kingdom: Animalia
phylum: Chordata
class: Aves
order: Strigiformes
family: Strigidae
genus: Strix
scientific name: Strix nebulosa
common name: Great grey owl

★ ★ ★

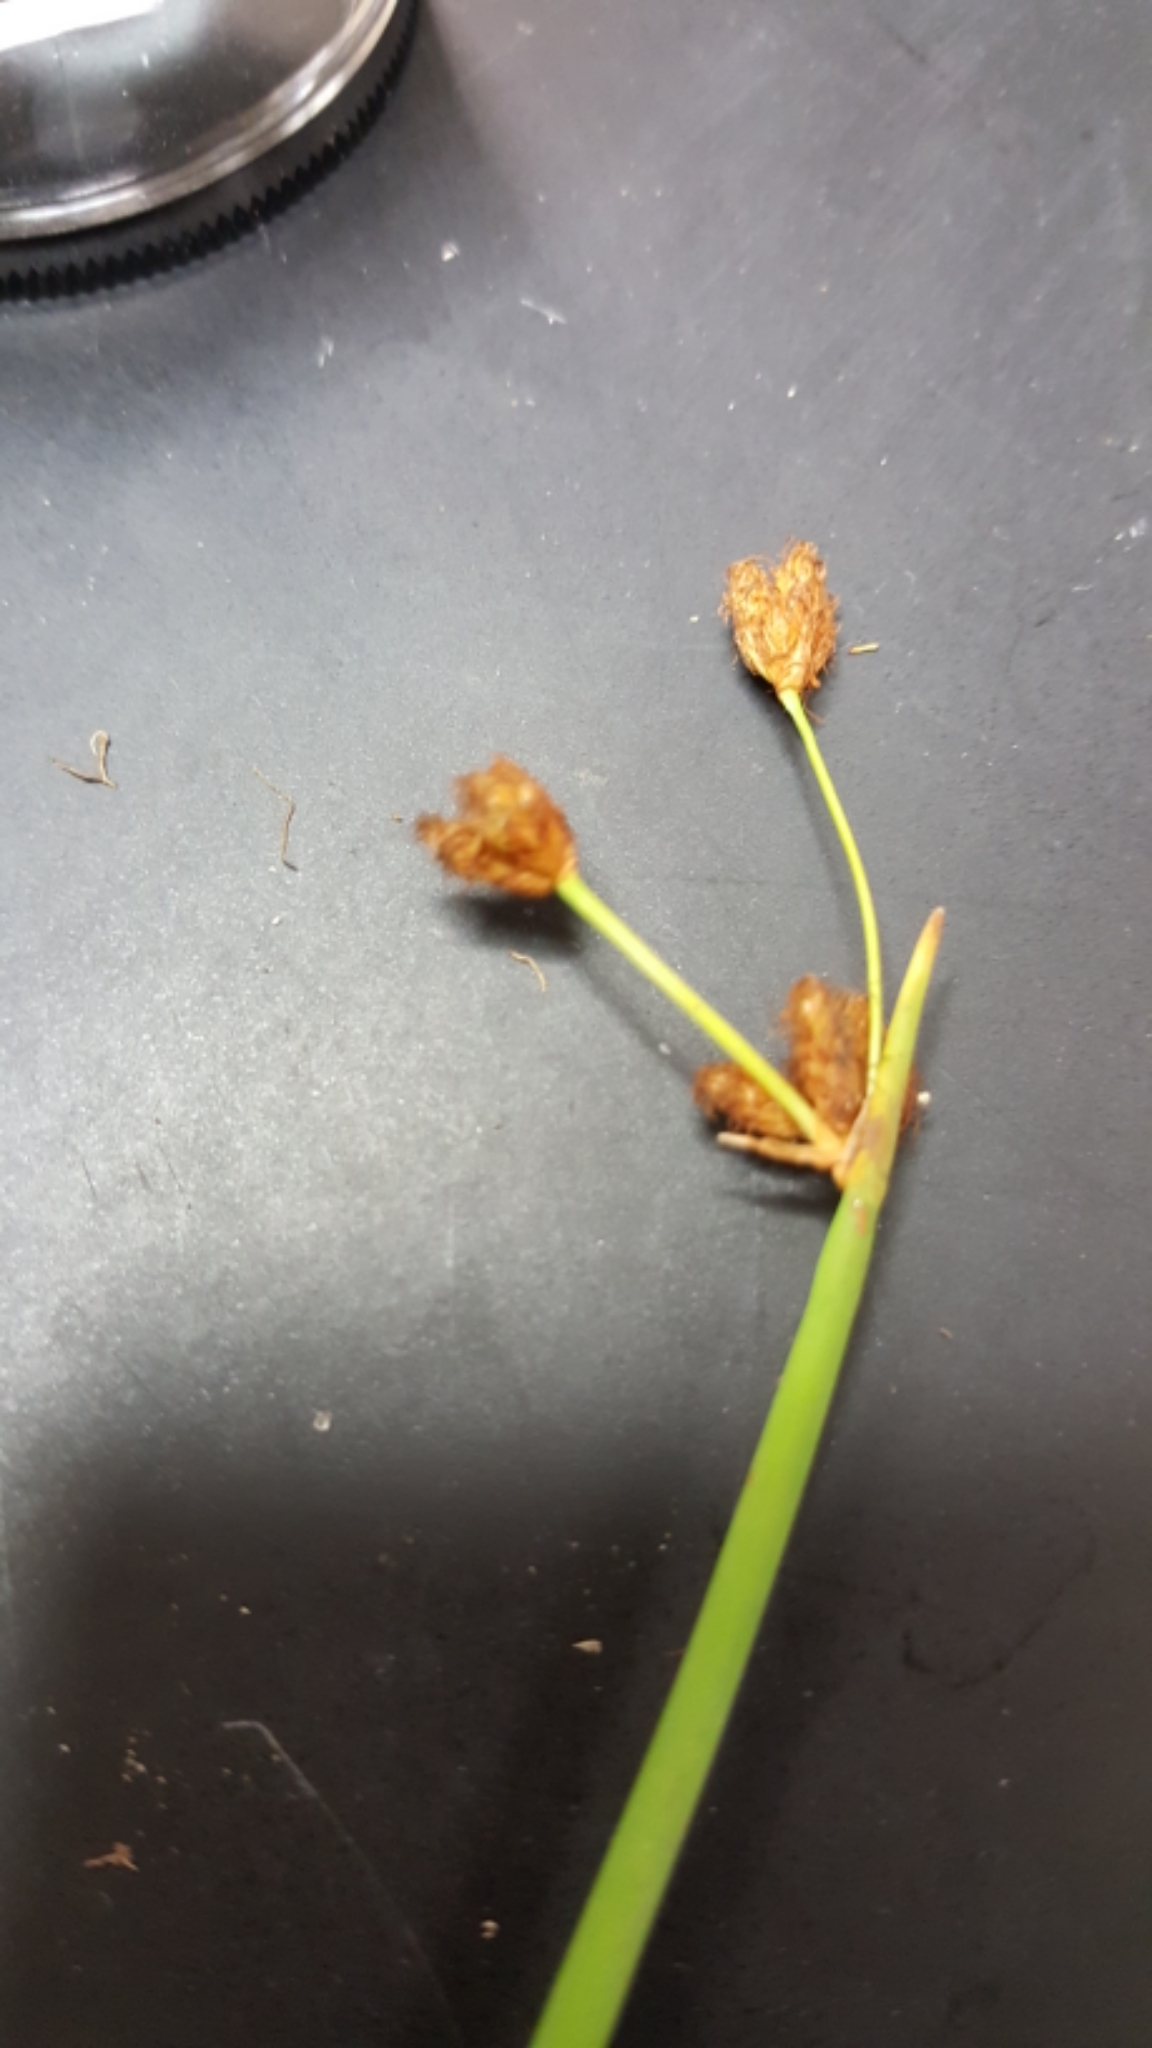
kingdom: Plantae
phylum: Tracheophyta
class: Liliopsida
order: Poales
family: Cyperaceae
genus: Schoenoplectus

★ ★ ★

- [TASK DIRECTIONS] Return the lines of the data above word for word. Begin at the line that contains "kingdom: Animalia" and stop after the line that contains "scientific name: Strix nebulosa".

- [THE OUTPUT]
kingdom: Animalia
phylum: Chordata
class: Aves
order: Strigiformes
family: Strigidae
genus: Strix
scientific name: Strix nebulosa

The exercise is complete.